They don’t need to be, but it is better practice for read-only variables. By default, Fortran passes by reference where the address could be taken by a global reference. It would be uncommon, but possible. This then can prevent parallelism and the compiler may not be able to implicitly privatize the scalar. Granted, you’re using “pure”, so the compiler can assume no side effects lessening the need, but I still consider it best practice.
Q2: Do “device” routines called by “global” routines need to be labelled with “!$acc routine seq”?
If the routine’s definition is in the same scoping unit, then it can often implicitly generate the device routine. It’s only required if the definition is in a separate file.
Q3: For device routines, do I/will I need to specify “value” attributes for scalar arguments for STDPAR and OpenACC (in CUDA I do not).
Same answer as Q1. It’s not required, but better practice, including CUDA Fortran. For CUDA it’s also a good idea to use value when passing scalars to the global kernel. Then the arguments are stored local to the kernels as opposed as the kernel needing to fetch the value from global memory.
Q4: Is there a syntax with OpenACC or unified memory regarding “constant” memory access attributes for variables?
I believe the OpenACC technical committee has discussed this in the past, but I’m not sure where they’re at on it.
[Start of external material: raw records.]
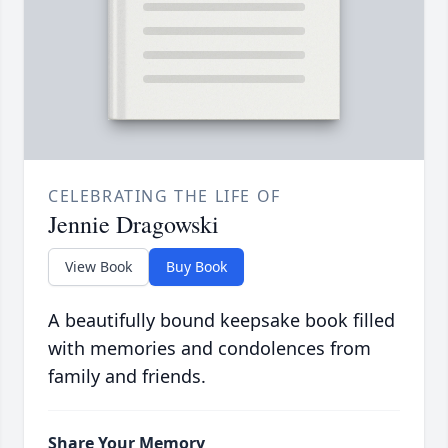
CELEBRATING THE LIFE OF
Jennie Dragowski
View Book
Buy Book
A beautifully bound keepsake book filled
with memories and condolences from
family and friends.
Share Your Memory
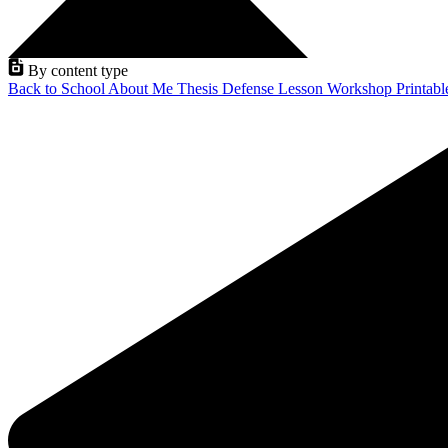
By content type
Back to School
About Me
Thesis Defense
Lesson
Workshop
Printab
If I remember correctly, the resistance to it is that “constant” is more NVIDIA specific and they were instead looking at more general memory placement operations.
Our compiler will attempt to implicitly use constant memory for parameters.
Will this access procedure eventually become unneeded with unified memory, performance-wise?
My personal view is that constant isn’t really needed now, irrespective of UM. It used to be a physically separate memory but now is interrogated. Hardware caching has gotten very good so I don’t see the need for constant. Maybe for a large read-only array, but scalars, not so much. Granted I have not done a formal study, so this is based off my own perception (i.e. I could be wrong).
Memory placement is important with UM, primarily if the GPU should fetch directly from host memory or copy some data to the device memory. I think of UM now more akin to NUMA so you want the data stored in the memory closest where it’s being computed on. Placement is done by the CUDA runtime with our compiler implicitly adding hints via calls to cudaMemAdvise. Users can call cudaMemAdvise directly, but we’d rather make it so you don’t have to.
While there will be exceptions given the Fortran standard has limitations, I see the ultimate goal as being able to have a pure STDPAR code with no extensions and have it run just as fast as if you added them. Thus achieving both portability and performance.